Food can help lower cholesterol in a variety of ways. some are rich fiber soluble Which binds to cholesterol and supports its removal through the intestine, thus preventing it from getting into the blood. other sources healthy fats (polyunsaturated) that directly lowers LDL, the harmful particle that carries cholesterol and causes it to build up in the arteries, leading to arteriosclerosis. some include sterols why plant stanolsWhich prevent the body from absorbing cholesterol.
from the experts Harvard University have selected Foods Most effective in reducing cholesterol quickly and effectively. In addition to including them in your diet, it is important Reduce saturated fat and eliminate trans fat from the diet. These types of fats cause the liver to produce more cholesterol and recent studies show that the most harmful are trans fats. So limit red meat, sausage and whole dairy; And avoid processed, pre-baked products, pastries and industrial pastries.

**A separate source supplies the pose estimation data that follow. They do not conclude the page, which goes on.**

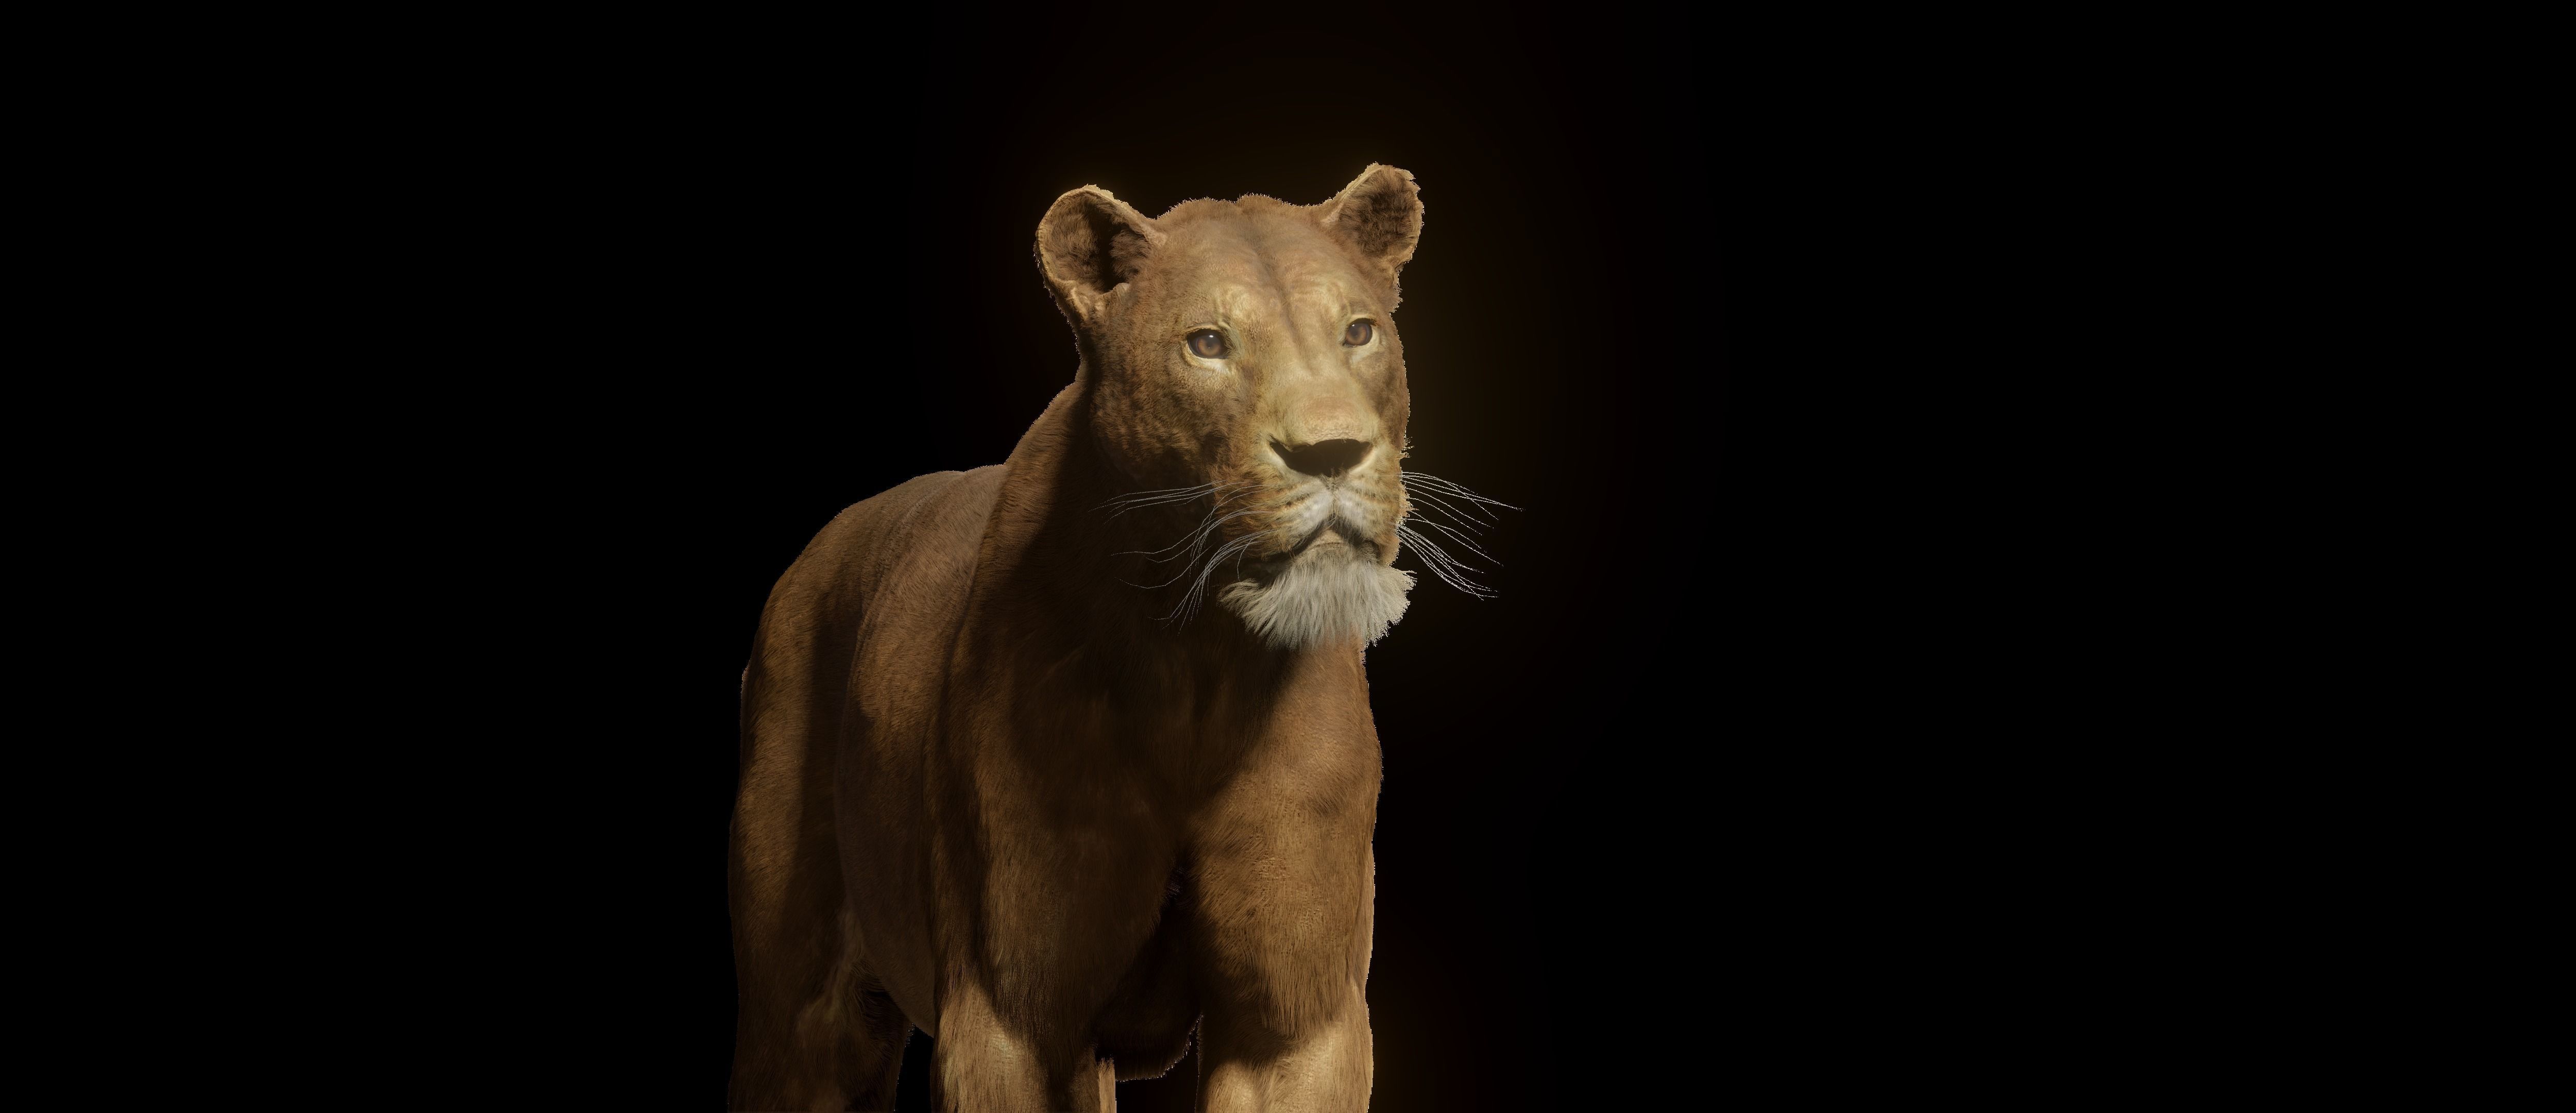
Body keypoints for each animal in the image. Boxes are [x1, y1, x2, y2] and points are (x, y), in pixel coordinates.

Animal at [729, 165, 1455, 1112]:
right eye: (1208, 343)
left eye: (1359, 332)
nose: (1331, 451)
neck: (1201, 664)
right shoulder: (1010, 1023)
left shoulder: (1296, 1031)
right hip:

For cholesterol-rich foods, Oddly enough, the level decreases in comparison with the already mentioned fats. This is because there is a limit to the amount of cholesterol that we can absorb on a daily basis, and once it is reached, our body releases the rest. On the other hand, this doesn’t happen with saturated and trans fats: No matter how much you eat, they get absorbed and then the liver turns them into cholesterol. Even then, advice is to have less than 300 mg of cholesterol a day (It is found in meat, fish, shellfish, dairy products and eggs).
about sugar and white flour, They raise blood sugar rapidly, causing you to produce too much insulin. And this hormone, when it has already supplied the cells with glucose, gives the order to convert “what’s left” into fat. This process occurs in the liver, increasing triglycerides, which are a type of fat.